The above statement seems self-evident for rational numbers: for any rational number $$m/n, m > 0 \wedge n > 0$$, we know that there is a coarse-grained bound such that $$1/n$$ is less than or equal to $$m/n$$ and therefore $$m/n$$ is in $$A_n$$. But what about irrational numbers? For this to work, we would need a theorem that gives rational bounds on irrational numbers. This seems like something that ought to be out there, but I’m not sure where to look. I suspect hard-core PL theory, such as work on PCF, would have something to say about this. Number theory and/or real analysis would also be good candidates.

In any case, we are trying to make the argument that for every number on the real interval $$(0,1]$$, there exists at least one sub-interval with rational endpoints, and that the union of these sub-intervals gives us back the interval $$(0, 1]$$ exactly. We don’t miss any numbers on the interval $$(0, 1]$$. We might make some argument about the compactness of the interval.
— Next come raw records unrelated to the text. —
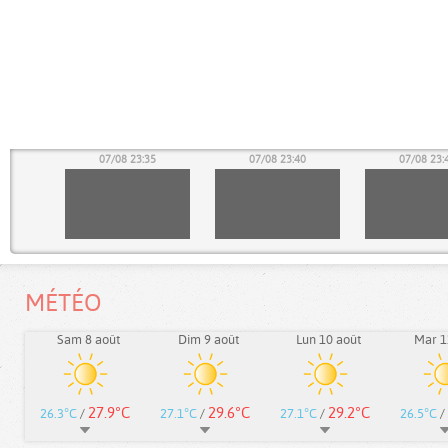
30
07/08 23:35
07/08 23:40
07/08 23:
MÉTÉO
Sam 8 août
Dim 9 août
Lun 10 août
Mar 1
27.9°C
29.6°C
29.2°C
26.3°C
/
27.1°C
/
27.1°C
/
26.5°C
/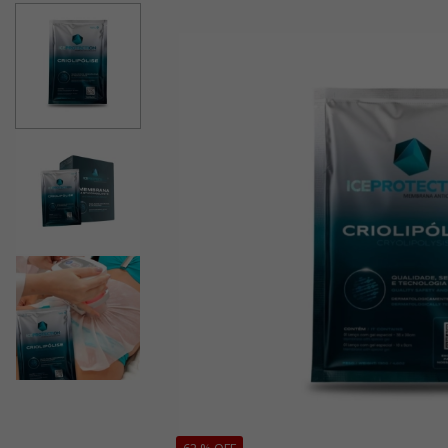
62 % OFF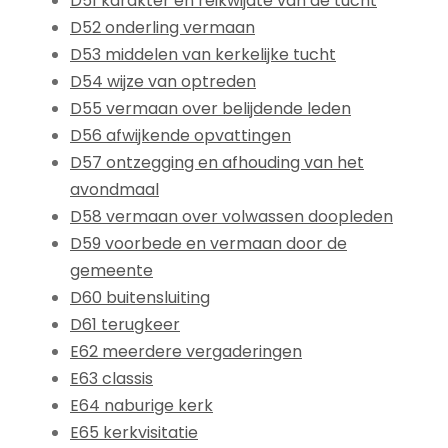
D51 karakter en reikwijdte van de tucht
D52 onderling vermaan
D53 middelen van kerkelijke tucht
D54 wijze van optreden
D55 vermaan over belijdende leden
D56 afwijkende opvattingen
D57 ontzegging en afhouding van het
avondmaal
D58 vermaan over volwassen doopleden
D59 voorbede en vermaan door de
gemeente
D60 buitensluiting
D61 terugkeer
E62 meerdere vergaderingen
E63 classis
E64 naburige kerk
E65 kerkvisitatie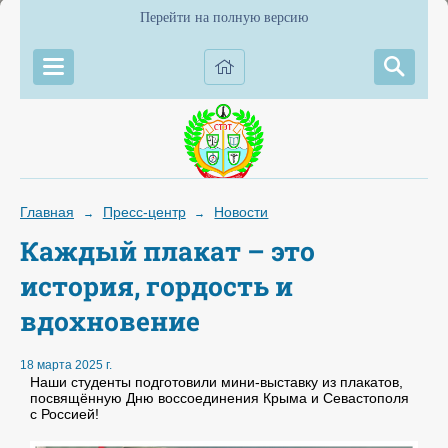
Перейти на полную версию
Главная
Пресс-центр
Новости
→
→
Каждый плакат – это
история, гордость и
вдохновение
18 марта 2025 г.
Наши студенты подготовили мини-выставку из плакатов,
посвящённую Дню воссоединения Крыма и Севастополя
с Россией!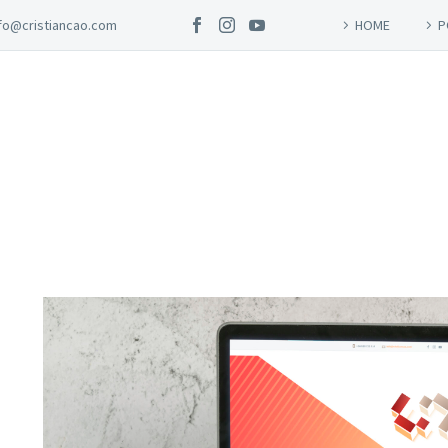
nfo@cristiancao.com
HOME
P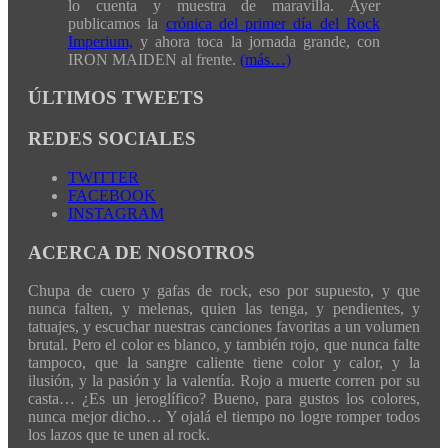
lo cuenta y muestra de maravilla. Ayer
publicamos la
crónica del primer día del Rock
Imperium,
y ahora toca la jornada grande, con
IRON MAIDEN al frente.
(más…)
ÚLTIMOS TWEETS
REDES SOCIALES
TWITTER
FACEBOOK
INSTAGRAM
ACERCA DE NOSOTROS
Chupa de cuero y gafas de rock, eso por supuesto, y que
nunca falten, y melenas, quien las tenga, y pendientes, y
tatuajes, y escuchar nuestras canciones favoritas a un volumen
brutal. Pero el color es blanco, y también rojo, que nunca falte
tampoco, que la sangre caliente tiene color y calor, y la
ilusión, y la pasión y la valentía. Rojo a muerte corren por su
casta… ¿Es un jeroglífico? Bueno, para gustos los colores,
nunca mejor dicho… Y ojalá el tiempo no logre romper todos
los lazos que te unen al rock.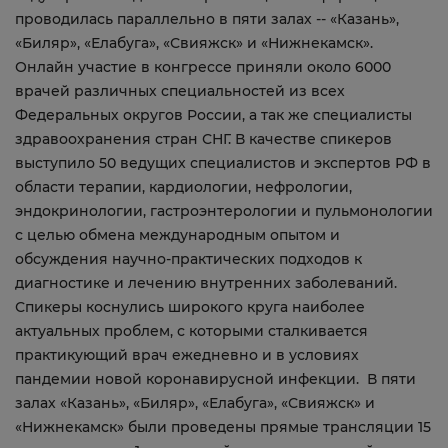
проводилась параллельно в пяти залах -- «Казань»,
«Биляр», «Елабуга», «Свияжск» и «Нижнекамск».
Онлайн участие в конгрессе приняли около 6000
врачей различных специальностей из всех
Федеральных округов России, а так же специалисты
здравоохранения стран СНГ. В качестве спикеров
выступило 50 ведущих специалистов и экспертов РФ в
области терапии, кардиологии, нефрологии,
эндокринологии, гастроэнтерологии и пульмонологии
с целью обмена международным опытом и
обсуждения научно-практических подходов к
диагностике и лечению внутренних заболеваний.
Спикеры коснулись широкого круга наиболее
актуальных проблем, с которыми сталкивается
практикующий врач ежедневно и в условиях
пандемии новой коронавирусной инфекции. В пяти
залах «Казань», «Биляр», «Елабуга», «Свияжск» и
«Нижнекамск» были проведены прямые трансляции 15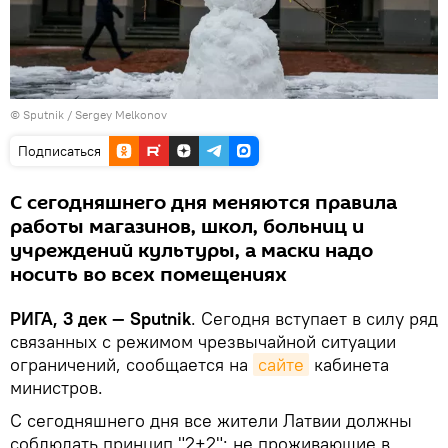
© Sputnik / Sergey Melkonov
Подписаться
С сегодняшнего дня меняются правила
работы магазинов, школ, больниц и
учреждений культуры, а маски надо
носить во всех помещениях
РИГА, 3 дек — Sputnik
. Сегодня вступает в силу ряд
связанных с режимом чрезвычайной ситуации
ограничений, сообщается на
сайте
кабинета
министров.
С сегодняшнего дня все жители Латвии должны
соблюдать принцип "2+2": не проживающие в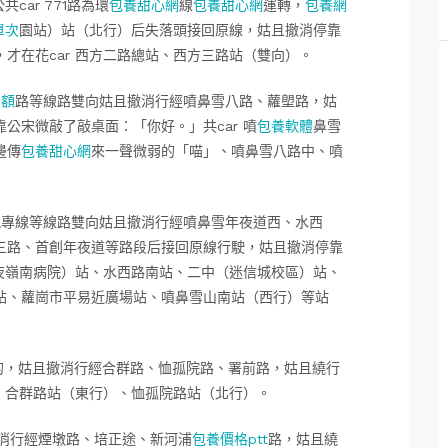
car 771路為環
包養甜心網
線
包養甜心網
運轉，
包養網
單次
園站）站（北行）后失落頭接回原線，姑且撤消停靠
才在花car 西方二路總站、西方三路站（雙向）。
金額
路等線路雙向姑且撤消行經噴鼻雪八路、蘿塱路，姑
公宋微敲了敲桌面：「你好。」共car 噴
包養軟體
鼻雪
邊傳
包養甜心網
來一聲微弱的「喵」、噴鼻雪八路中、噴
3號路況專線等線路雙向姑且撤消行經噴鼻雪年夜道西、水西
三路、首創年夜道等路段后接回原線行駛，姑且撤消停靠
年夜嶺南病院）站、水西路南站、二中（迷信城校區）站、
站、蘿崗市平易近廣場站、噴鼻雪山南站（西行）等站
標的目的，姑且撤消行經合群路、恤孤院路、署前路，姑且繞行
r 合群路站（東行）、恤孤院路站（北行）。
消行經煙墩路、培正途、新河浦
包養價格ptt
路，姑且繞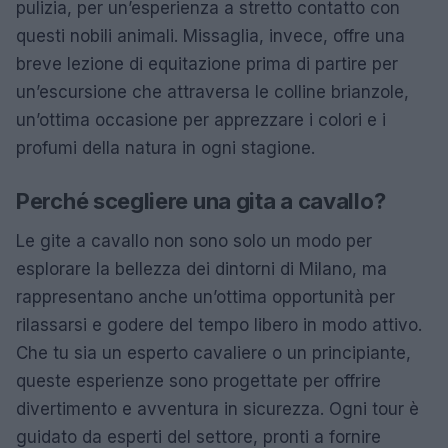
pulizia, per un’esperienza a stretto contatto con
questi nobili animali. Missaglia, invece, offre una
breve lezione di equitazione prima di partire per
un’escursione che attraversa le colline brianzole,
un’ottima occasione per apprezzare i colori e i
profumi della natura in ogni stagione.
Perché scegliere una gita a cavallo?
Le gite a cavallo non sono solo un modo per
esplorare la bellezza dei dintorni di Milano, ma
rappresentano anche un’ottima opportunità per
rilassarsi e godere del tempo libero in modo attivo.
Che tu sia un esperto cavaliere o un principiante,
queste esperienze sono progettate per offrire
divertimento e avventura in sicurezza. Ogni tour è
guidato da esperti del settore, pronti a fornire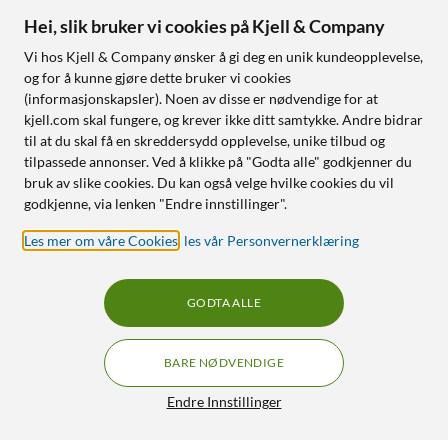
Hei, slik bruker vi cookies på Kjell & Company
Vi hos Kjell & Company ønsker å gi deg en unik kundeopplevelse,
og for å kunne gjøre dette bruker vi cookies
(informasjonskapsler). Noen av disse er nødvendige for at
kjell.com skal fungere, og krever ikke ditt samtykke. Andre bidrar
til at du skal få en skreddersydd opplevelse, unike tilbud og
tilpassede annonser. Ved å klikke på "Godta alle" godkjenner du
bruk av slike cookies. Du kan også velge hvilke cookies du vil
godkjenne, via lenken "Endre innstillinger".
Les mer om våre Cookies
,
les vår Personvernerklæring
GODTA ALLE
BARE NØDVENDIGE
Endre Innstillinger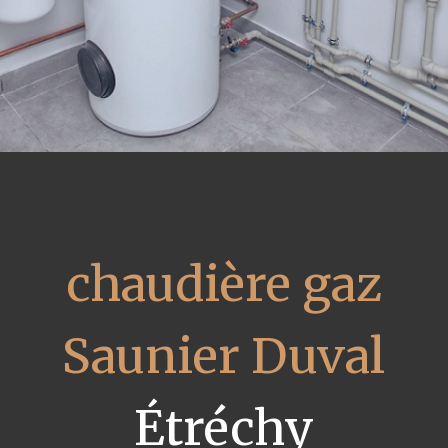
chaudière gaz
Saunier Duval
Étréchy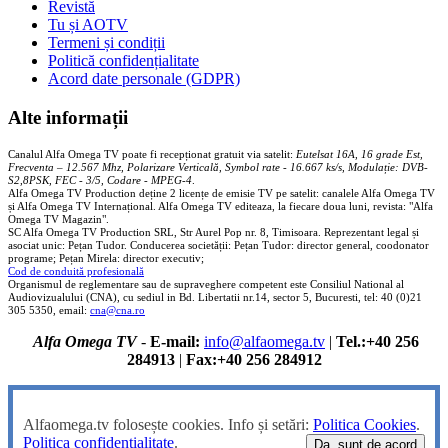
Revistă
Tu și AOTV
Termeni și condiții
Politică confidențialitate
Acord date personale (GDPR)
Alte informații
Canalul Alfa Omega TV poate fi recepționat gratuit via satelit:
Eutelsat 16A, 16 grade Est,
Frecventa – 12.567 Mhz, Polarizare
Vertica
lă, Symbol rate - 16.667 ks/s, Modulație: DVB-
S2,8PSK, FEC - 3/5, Codare - MPEG-4
.
Alfa Omega TV Production deține 2 licențe de emisie TV pe satelit: canalele Alfa Omega TV
și Alfa Omega TV Internațional. Alfa Omega TV editeaza, la fiecare doua luni, revista: "Alfa
Omega TV Magazin".
SC Alfa Omega TV Production SRL, Str Aurel Pop nr. 8, Timisoara. Reprezentant legal și
asociat unic: Pețan Tudor. Conducerea societății: Pețan Tudor: director general, coodonator
programe; Pețan Mirela: director executiv;
Cod de conduită profesională
Organismul de reglementare sau de supraveghere competent este Consiliul National al
Audiovizualului (CNA), cu sediul in Bd. Libertatii nr.14, sector 5, Bucuresti, tel: 40 (0)21
305 5350, email:
cna@cna.ro
Alfa Omega TV
-
E-mail:
info@alfaomega.tv
|
Tel.:+40 256
284913
|
Fax:+40 256 284912
Alfaomega.tv folosește cookies. Info și setări:
Politica Cookies
.
Politica confidențialitate
.
Da, sunt de acord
The second statement defines intersection in this context. Here we would make an argument about the uniqueness of the intervals. That is, if $$i\not = j$$, then $$A_i \not = A_j$$. Every sub-interval is unique by virtue of its lower bound. However, the upper bound (1) is included in every interval. Therefore, the only interval all sub-intervals could share is the point 1.

It seems the point of the example was to show that countably infinite sets do occur and that the principles of set theory still hold. Defining the sample space as the reals appeals to practical considerations not fully explored in the text: we often model phenomena we measure as having infinite precision, but we know that our instruments can only be finitely precise. A countably infinite partition seems like it would introduce less error into a calculation than a finite one, i.e., a histogram.